SELECTED EXCERPT |
Courthouse News April 12, 2013
Seventeen states managed to reduce recidivism and improve public safety while cutting correction costs, a report from a federal and state partnership revealed Friday.
The Justice Reinvestment Initiative announced these improvements in a report titled "Lessons from the States: Reducing Recidivism and Curbing Corrections Costs Through Justice Reinvestment."
It identifies the 17 successful states as Arkansas, Delaware, Georgia, Hawaii, Kansas, Kentucky, Louisiana, Missouri, New Hampshire, North Carolina, Ohio, Oklahoma, Oregon, Pennsylvania, South Carolina, South Dakota and West Virginia.
The Justice Reinvestment Initiative was created in the wake of runaway in state spending on corrections from $12 billion in 1988 to more than $52 billion in 2011, according to a statement from the Justice Department.
It represents a cooperative effort with the Pew Center on the States, funded by the Justice Department's Bureau of Justice Assistance.
With this support, staff from Council of State Governments Justice Center "worked with lawmakers, policymakers, and a wide range of justice system professionals and stakeholders from each state to identify crime and corrections trends and formulate strategies that would save money and improve safety," the Justice Department said.
The initiative undertook "an across-the-board analysis of statewide crime and corrections data designed to help officials redirect public funds from costly prison building projects to cost-effective programs aimed at ensuring greater public safety."

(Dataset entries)
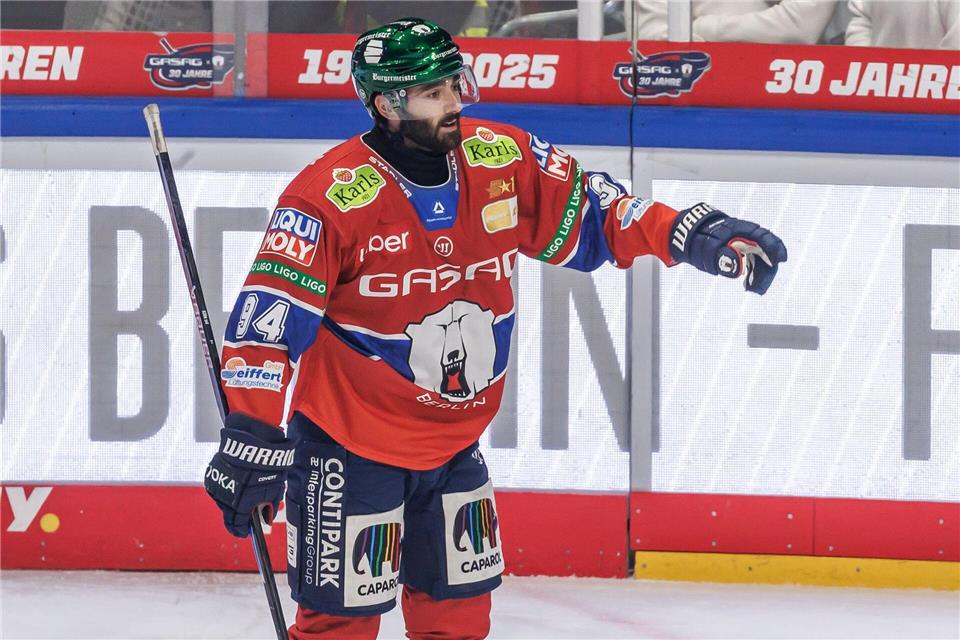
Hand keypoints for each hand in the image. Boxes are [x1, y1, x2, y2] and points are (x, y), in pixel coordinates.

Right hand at [204, 417, 295, 537]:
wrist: (253, 439)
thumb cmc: (267, 464)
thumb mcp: (275, 489)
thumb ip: (268, 507)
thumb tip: (265, 518)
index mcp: (240, 505)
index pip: (237, 526)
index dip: (241, 531)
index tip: (245, 533)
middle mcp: (225, 498)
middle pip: (229, 515)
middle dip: (238, 516)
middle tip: (247, 513)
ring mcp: (217, 485)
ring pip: (223, 501)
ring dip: (232, 500)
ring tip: (246, 490)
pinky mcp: (212, 474)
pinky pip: (220, 487)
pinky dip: (228, 487)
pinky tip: (238, 480)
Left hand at [669, 203, 787, 294]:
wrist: (691, 236)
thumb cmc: (699, 239)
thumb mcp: (707, 248)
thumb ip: (723, 256)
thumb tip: (738, 268)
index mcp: (741, 229)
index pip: (763, 236)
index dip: (775, 247)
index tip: (781, 260)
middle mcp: (747, 236)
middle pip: (766, 251)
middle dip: (766, 271)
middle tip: (758, 289)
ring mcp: (746, 244)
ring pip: (761, 260)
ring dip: (760, 275)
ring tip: (752, 289)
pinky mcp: (744, 252)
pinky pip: (754, 263)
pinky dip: (754, 274)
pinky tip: (749, 285)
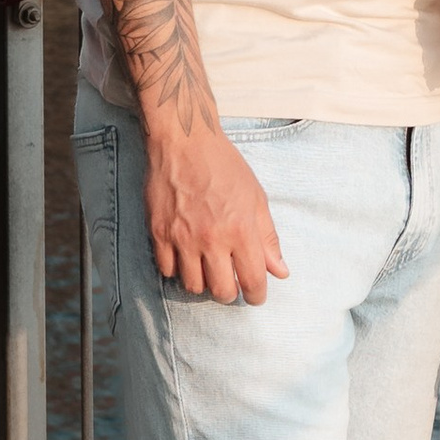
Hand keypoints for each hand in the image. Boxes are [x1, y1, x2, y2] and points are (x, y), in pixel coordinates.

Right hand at [144, 122, 289, 302]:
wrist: (184, 143)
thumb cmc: (225, 167)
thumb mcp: (256, 198)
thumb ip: (268, 238)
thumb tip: (280, 271)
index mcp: (241, 231)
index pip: (253, 281)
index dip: (257, 295)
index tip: (255, 296)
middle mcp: (212, 239)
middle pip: (221, 291)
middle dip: (230, 294)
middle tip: (231, 284)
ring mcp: (182, 238)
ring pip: (193, 286)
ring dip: (203, 284)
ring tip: (207, 270)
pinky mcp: (159, 233)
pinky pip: (167, 270)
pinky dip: (177, 270)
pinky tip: (185, 259)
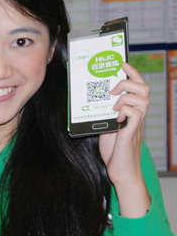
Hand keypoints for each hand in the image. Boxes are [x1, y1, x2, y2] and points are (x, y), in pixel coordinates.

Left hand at [98, 62, 150, 216]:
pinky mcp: (132, 132)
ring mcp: (136, 123)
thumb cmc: (114, 151)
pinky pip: (135, 113)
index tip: (122, 63)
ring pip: (142, 97)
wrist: (120, 172)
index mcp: (132, 111)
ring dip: (125, 96)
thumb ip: (104, 114)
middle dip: (129, 82)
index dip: (133, 73)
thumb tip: (91, 101)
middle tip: (113, 89)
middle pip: (145, 88)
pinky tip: (116, 117)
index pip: (138, 87)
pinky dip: (125, 110)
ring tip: (113, 105)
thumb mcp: (105, 127)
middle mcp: (137, 115)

PROBLEM TO SOLVE |
Reproduce the full news report on state corrections spending, word for word. This material has no connection to the news report on state corrections spending.

ANSWER TO THIS PROBLEM |
Courthouse News April 12, 2013
Seventeen states managed to reduce recidivism and improve public safety while cutting correction costs, a report from a federal and state partnership revealed Friday.
The Justice Reinvestment Initiative announced these improvements in a report titled "Lessons from the States: Reducing Recidivism and Curbing Corrections Costs Through Justice Reinvestment."
It identifies the 17 successful states as Arkansas, Delaware, Georgia, Hawaii, Kansas, Kentucky, Louisiana, Missouri, New Hampshire, North Carolina, Ohio, Oklahoma, Oregon, Pennsylvania, South Carolina, South Dakota and West Virginia.
The Justice Reinvestment Initiative was created in the wake of runaway in state spending on corrections from $12 billion in 1988 to more than $52 billion in 2011, according to a statement from the Justice Department.
It represents a cooperative effort with the Pew Center on the States, funded by the Justice Department's Bureau of Justice Assistance.
With this support, staff from Council of State Governments Justice Center "worked with lawmakers, policymakers, and a wide range of justice system professionals and stakeholders from each state to identify crime and corrections trends and formulate strategies that would save money and improve safety," the Justice Department said.
The initiative undertook "an across-the-board analysis of statewide crime and corrections data designed to help officials redirect public funds from costly prison building projects to cost-effective programs aimed at ensuring greater public safety."